All of this would be bad enough if the order were needed to correct serious constitutional violations. But it was not. A different federal judge recently found that conditions in what is widely regarded as Philadelphia's worst facility--Holmesburg Prison--met constitutional standards.
Convicted criminals, while they must be accorded their constitutional rights, deserve to be punished, and law-abiding citizens should not have to pay for prison comforts required by neither Constitution nor law merely because a federal judge finds them desirable.
The PLRA forbids courts from entering orders for prospective relief (such as regulating food temperatures) unless necessary to correct violations of individual plaintiffs' federal rights. It also requires that relief be narrowly drawn, use the least intrusive means, and take into account any adverse impact on public safety or operation of the criminal justice system. And the act forbids courts from releasing criminals unless they first ordered less intrusive relief that failed to cure the violation of federal rights. Just as important, old prospective relief orders will be terminated unless the court finds that the original rights violations still exist.
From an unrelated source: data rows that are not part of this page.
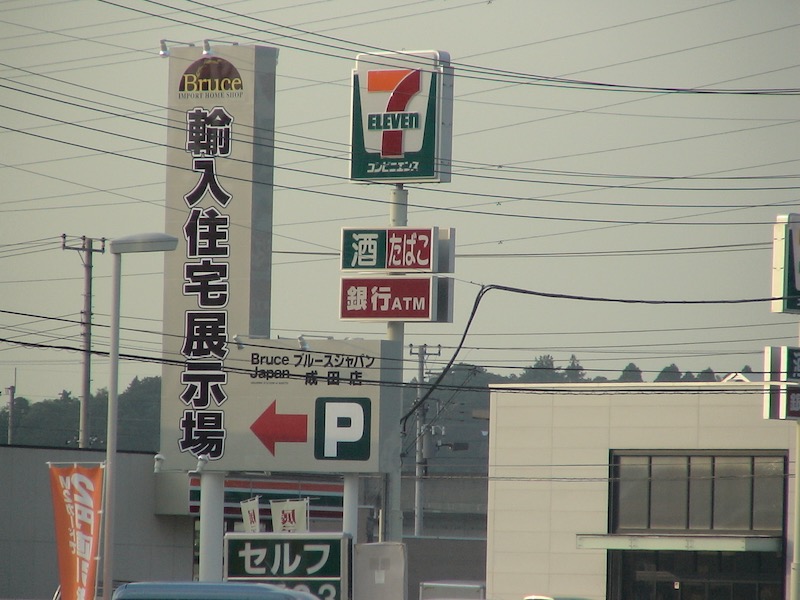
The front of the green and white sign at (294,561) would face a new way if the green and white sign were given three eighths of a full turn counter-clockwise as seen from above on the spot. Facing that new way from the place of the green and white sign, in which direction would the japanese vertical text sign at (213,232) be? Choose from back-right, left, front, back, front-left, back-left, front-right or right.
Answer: front-left

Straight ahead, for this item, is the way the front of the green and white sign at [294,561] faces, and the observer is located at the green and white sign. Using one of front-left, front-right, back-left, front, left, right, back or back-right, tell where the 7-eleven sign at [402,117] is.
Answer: back

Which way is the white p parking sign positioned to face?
toward the camera

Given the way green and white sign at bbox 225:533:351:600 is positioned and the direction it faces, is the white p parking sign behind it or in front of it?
behind

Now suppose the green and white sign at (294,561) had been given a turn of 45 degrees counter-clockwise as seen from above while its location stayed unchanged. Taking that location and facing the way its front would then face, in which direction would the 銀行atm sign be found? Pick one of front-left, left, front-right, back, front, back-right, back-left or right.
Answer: back-left

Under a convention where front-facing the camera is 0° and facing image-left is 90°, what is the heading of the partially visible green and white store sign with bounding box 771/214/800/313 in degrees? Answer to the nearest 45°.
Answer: approximately 315°

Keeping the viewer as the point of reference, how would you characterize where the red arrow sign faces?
facing the viewer

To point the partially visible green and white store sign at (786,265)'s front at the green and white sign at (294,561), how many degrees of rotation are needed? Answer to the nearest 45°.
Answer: approximately 45° to its right

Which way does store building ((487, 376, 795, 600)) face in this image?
toward the camera

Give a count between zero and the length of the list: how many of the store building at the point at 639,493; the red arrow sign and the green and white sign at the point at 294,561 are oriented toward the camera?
3

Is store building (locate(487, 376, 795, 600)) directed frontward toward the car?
yes
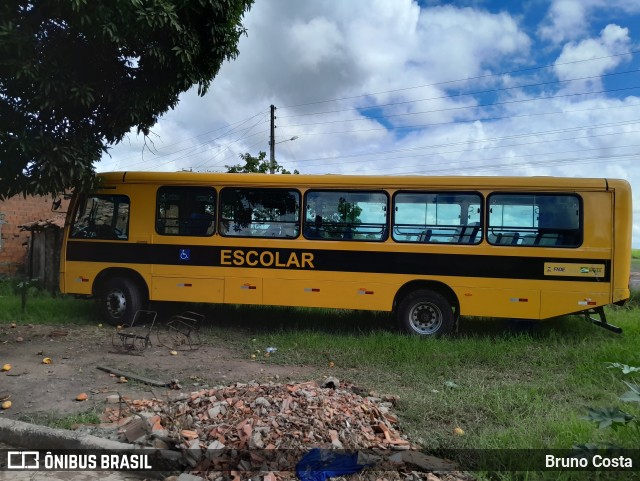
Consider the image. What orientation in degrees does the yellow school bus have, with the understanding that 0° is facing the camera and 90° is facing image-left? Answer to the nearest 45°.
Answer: approximately 90°

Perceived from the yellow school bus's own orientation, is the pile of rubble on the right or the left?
on its left
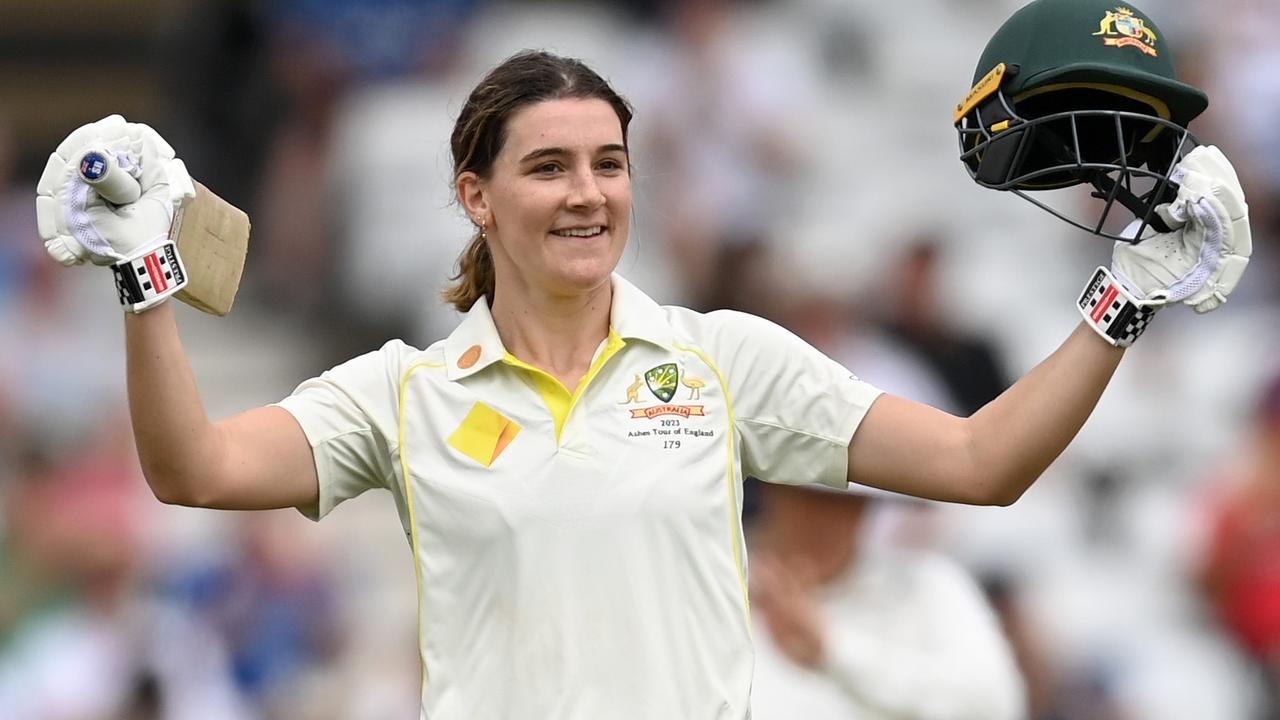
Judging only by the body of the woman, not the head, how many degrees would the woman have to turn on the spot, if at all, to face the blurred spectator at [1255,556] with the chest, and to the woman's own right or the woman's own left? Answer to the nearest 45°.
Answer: approximately 135° to the woman's own left

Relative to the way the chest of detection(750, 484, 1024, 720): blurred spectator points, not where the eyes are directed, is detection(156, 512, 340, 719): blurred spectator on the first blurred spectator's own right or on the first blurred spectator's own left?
on the first blurred spectator's own right

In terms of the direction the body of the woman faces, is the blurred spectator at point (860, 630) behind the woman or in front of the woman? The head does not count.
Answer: behind

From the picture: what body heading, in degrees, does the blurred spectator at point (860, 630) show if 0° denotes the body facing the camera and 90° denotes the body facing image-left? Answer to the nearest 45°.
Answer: approximately 45°

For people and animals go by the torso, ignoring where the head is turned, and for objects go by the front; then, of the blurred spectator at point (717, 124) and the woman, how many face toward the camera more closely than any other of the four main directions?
2

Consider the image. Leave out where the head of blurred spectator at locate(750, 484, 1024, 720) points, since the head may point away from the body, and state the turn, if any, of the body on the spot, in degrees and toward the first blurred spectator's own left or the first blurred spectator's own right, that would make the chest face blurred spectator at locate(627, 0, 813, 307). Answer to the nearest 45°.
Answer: approximately 135° to the first blurred spectator's own right

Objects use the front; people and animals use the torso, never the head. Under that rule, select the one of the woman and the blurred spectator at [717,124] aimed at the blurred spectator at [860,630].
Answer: the blurred spectator at [717,124]

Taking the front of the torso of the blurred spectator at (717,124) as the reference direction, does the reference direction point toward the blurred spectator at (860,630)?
yes

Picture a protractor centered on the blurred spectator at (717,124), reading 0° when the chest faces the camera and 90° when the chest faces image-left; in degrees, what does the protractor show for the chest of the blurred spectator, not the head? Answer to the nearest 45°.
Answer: approximately 0°
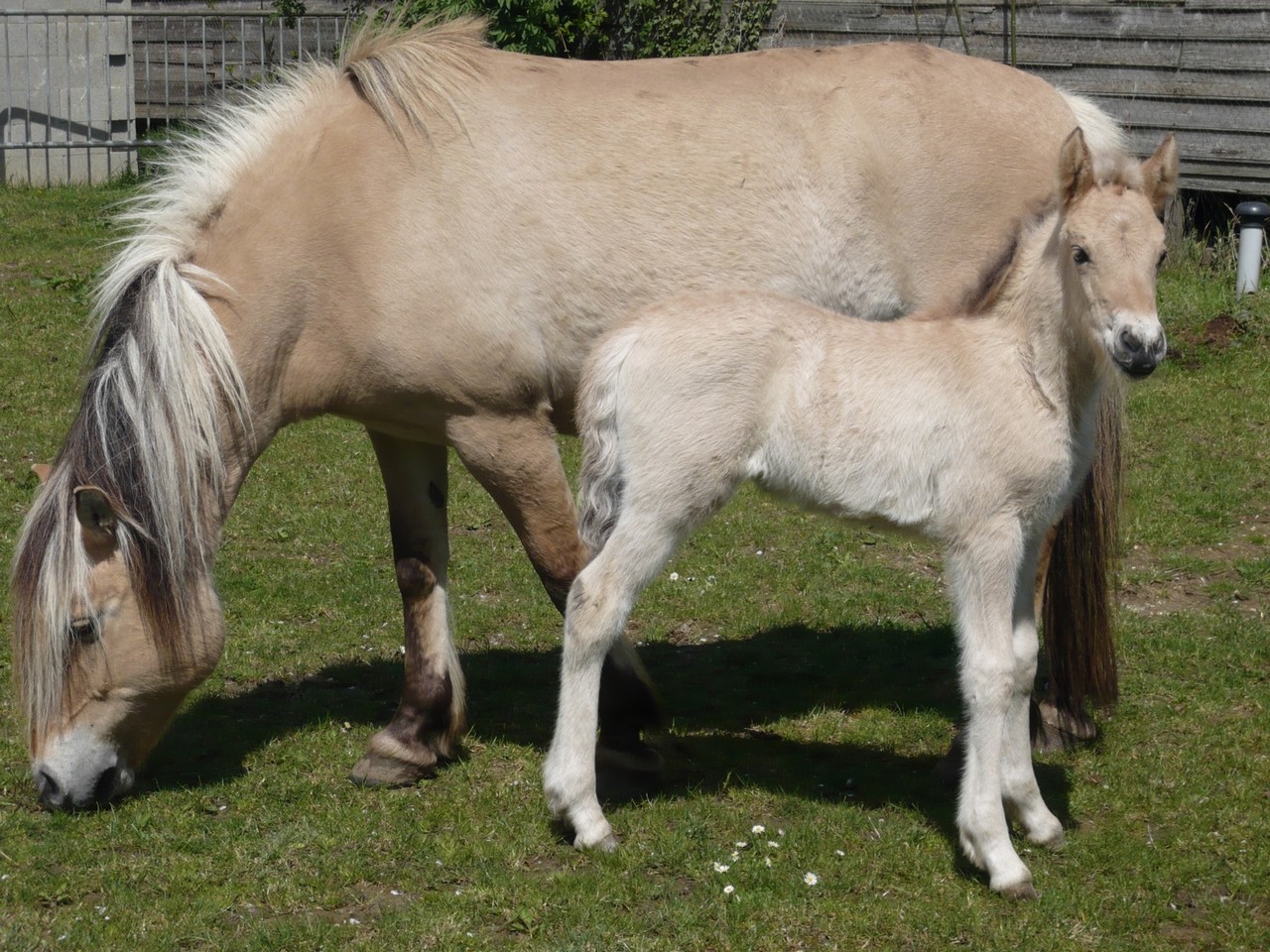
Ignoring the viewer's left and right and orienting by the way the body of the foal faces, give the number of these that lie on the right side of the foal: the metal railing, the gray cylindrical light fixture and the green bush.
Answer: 0

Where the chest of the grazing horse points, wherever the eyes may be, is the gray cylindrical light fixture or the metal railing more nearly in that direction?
the metal railing

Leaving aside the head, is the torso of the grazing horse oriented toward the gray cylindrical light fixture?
no

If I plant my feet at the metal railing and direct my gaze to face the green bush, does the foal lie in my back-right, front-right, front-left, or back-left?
front-right

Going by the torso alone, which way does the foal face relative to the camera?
to the viewer's right

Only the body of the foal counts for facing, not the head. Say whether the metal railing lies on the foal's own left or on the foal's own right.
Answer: on the foal's own left

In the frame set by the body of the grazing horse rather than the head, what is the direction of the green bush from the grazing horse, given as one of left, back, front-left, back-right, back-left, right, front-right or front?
right

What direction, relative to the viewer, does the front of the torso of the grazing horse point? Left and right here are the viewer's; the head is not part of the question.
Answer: facing to the left of the viewer

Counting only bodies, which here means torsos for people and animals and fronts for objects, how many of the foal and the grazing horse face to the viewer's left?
1

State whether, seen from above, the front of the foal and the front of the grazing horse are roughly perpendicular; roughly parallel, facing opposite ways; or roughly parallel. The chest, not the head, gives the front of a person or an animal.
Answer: roughly parallel, facing opposite ways

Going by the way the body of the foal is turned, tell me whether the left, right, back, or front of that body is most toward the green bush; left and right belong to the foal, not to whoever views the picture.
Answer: left

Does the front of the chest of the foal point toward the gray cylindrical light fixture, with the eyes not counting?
no

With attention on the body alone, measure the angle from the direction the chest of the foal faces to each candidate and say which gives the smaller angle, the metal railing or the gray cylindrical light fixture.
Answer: the gray cylindrical light fixture
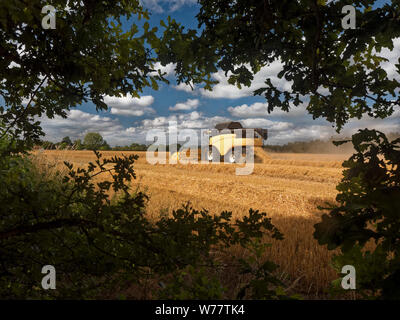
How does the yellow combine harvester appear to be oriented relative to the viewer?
to the viewer's left

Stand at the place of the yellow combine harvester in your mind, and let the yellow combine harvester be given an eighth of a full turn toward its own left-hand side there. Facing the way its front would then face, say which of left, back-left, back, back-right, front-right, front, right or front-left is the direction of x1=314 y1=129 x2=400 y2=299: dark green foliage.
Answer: front-left
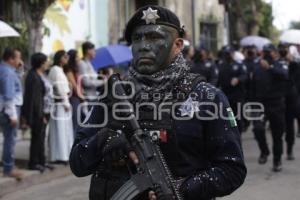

These reforms will decrease prisoner lawsuit abuse, return order to our prisons, and keep dangerous criminals off our streets. Indeed, early figures indicate that prisoner lawsuit abuse is already on the decline. The prison reform model is working. It has succeeded in putting rational restraints on judicial power. It shows, I believe, that we can rein in judicial activism. In light of that, I believe we should look to this model in passing further reforms to correct other instances of judicial overreach, and I will be working on this in the near future with my colleagues in the Senate.
These reforms can help us regain our determination to punish crime and maintain public order, both of which are necessary if we are to protect our people and maintain the fundamental peace and stability necessary to the survival of any community.
Order is necessary for society to survive, but it would be inappropriate to end a Russell Kirk lecture on so negative a note as prison behavior. Instead, I would like to point out an obvious fact that we in the conservative camp are too likely to overlook: Our Constitution has survived the trials of a growing, industrializing nation, of a Civil War and two World Wars. It will survive its current crisis--the onslaught of judges who fail to respect its meaning and intent-- provided we retain our faith in it, and in the fundamental unwritten constitution of our nation.
So long as we are willing to fight for the fundamental principles that made our people the great, free, and ordered nation we still are, renewal will be ours, and we can reclaim the Conservative Constitution that is our patrimony.